The porcelain mask I wore cracked under the vibration of the strike, a splinter breaking free and tumbling to the ground. Bits scattered at my feet, my disguise fragmenting piece by piece. If not for the bonnet mask layered beneath, I would’ve been exposed right there, under his unflinching gaze.

“I suggest you don’t try anything funny, kid.”

Sword Meister’s blade lingered at my throat, close enough that I could feel its weight like a steel shadow pressing against my skin. One flick of his wrist and I’d be nothing but another corpse in the basement of an SRC front office. The message was clear. He could kill me if he wanted to, and he wanted me to know it.

I smiled beneath the porcelain mask. “I’m not even trying,” I said flatly. My grip tightened on the squirming man beneath me, his torso sunk halfway into the concrete. His legs kicked desperately, coffee still dripping from his hand where he’d dropped the mug. If I released him now, his upper body would remain fused with the floor, organs crushed, bones shattered, and dead in an instant. I had his life dangling on the edge of my decision, and Sword Meister knew it.

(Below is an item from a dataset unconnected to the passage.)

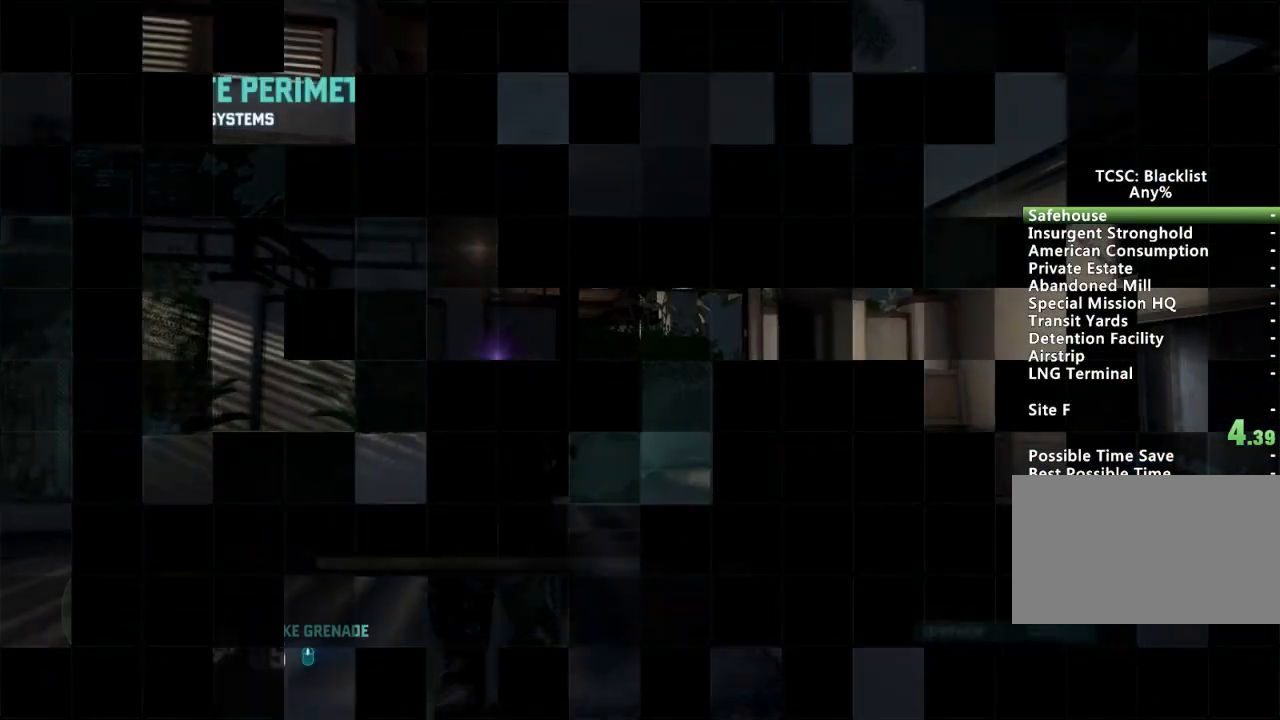
{"keys": ["shift", "w"], "mouse": [], "events": []}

The veteran hero didn’t flinch. His eyes stayed sharp, unwavering, as though he’d seen a thousand moments like this before and was unmoved by all of them. He wasn’t Markend’s most famous cape, but fame wasn’t everything. Experience was. Sword Meister was one of the oldest heroes still standing, a relic of earlier wars who’d managed to stay alive by sheer pragmatism and ruthless efficiency.

I forced myself to recall what I’d studied about him. Speedster-4, Enhanced-4, Bruiser-2. There was definitely more, and I could tell SRC embellished his numbers to make him look weaker. Still, I believed I knew enough.. His ability wasn’t about running laps or lifting trucks. His gift revolved entirely around swords. Every blade he held became something more… sharper, faster, more durable, sometimes even stranger. And he didn’t just wield them; he commanded them. His swords could strike with superhuman speed, cut with absurd precision, and, as I had just learned the hard way, they could interfere with powers like mine.

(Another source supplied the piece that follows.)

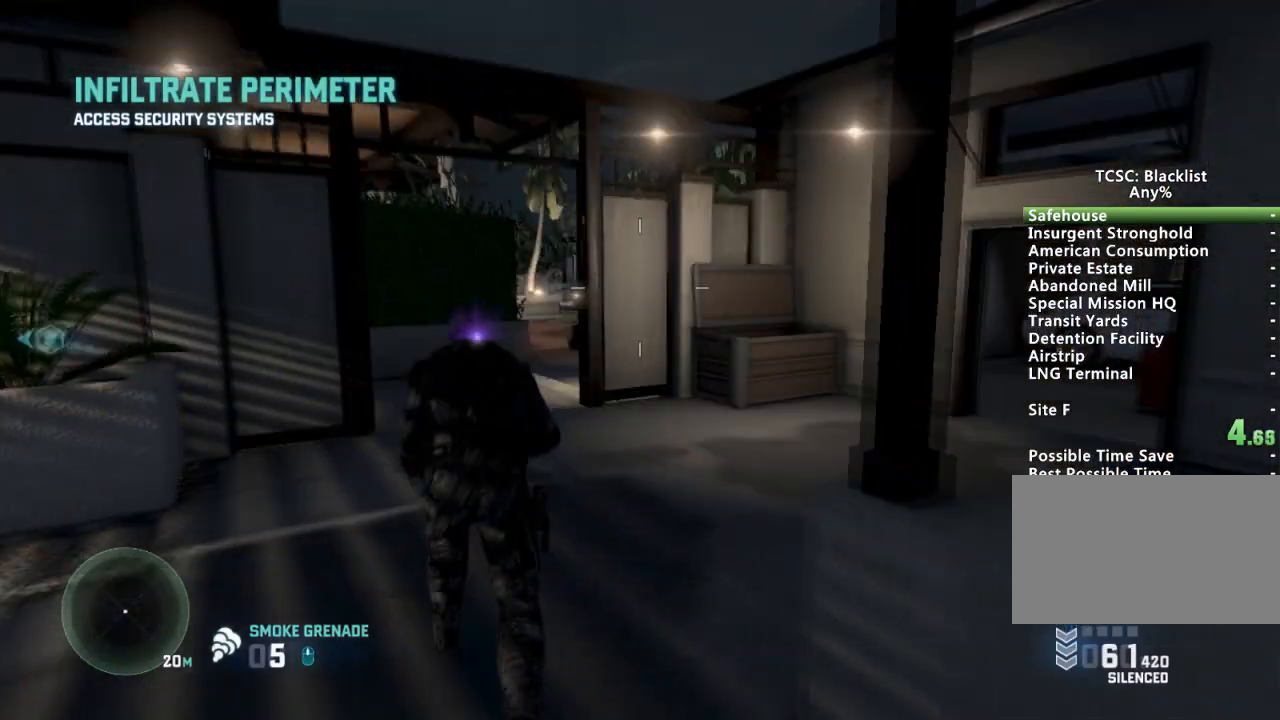
{"keys": ["shift", "w"], "mouse": [], "events": []}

The katana at my throat hummed faintly, vibrating with potential violence. I realized quickly that this was no ordinary blade. Normally, Sword Meister carried two or three weapons at once, each one gaining its own minor quirks when under his control. Today, he only carried this katana, and that told me everything I needed to know. If he’d gone into this situation with one sword, it meant this was his best one, the one he trusted above all others. I was staring down the sharpest edge of his arsenal.

A small crack spidered across my porcelain mask where his blade had grazed earlier, fragments dropping onto the floor. If not for the bonnet mask underneath, my face would’ve been exposed already. Sword Meister had tested me, cut a card out of midair, then returned his blade to my neck before I could blink. He wanted me to understand the gap between us.

“Eclipse,” Sword Meister said at last, his voice calm, almost bored. “You are under arrest for multiple counts of murder, vigilantism, and terrorism under the Council’s statutes. You have the right to remain silent, though I doubt you’ll take it. You have the right to a fair trial, though I doubt you’ll live long enough for it.” His katana pressed closer, the cold bite of its edge stinging against my throat. His tone hardened as he continued, “Give up while you still can, kid. Because if you force my hand, you won’t walk out of here alive.”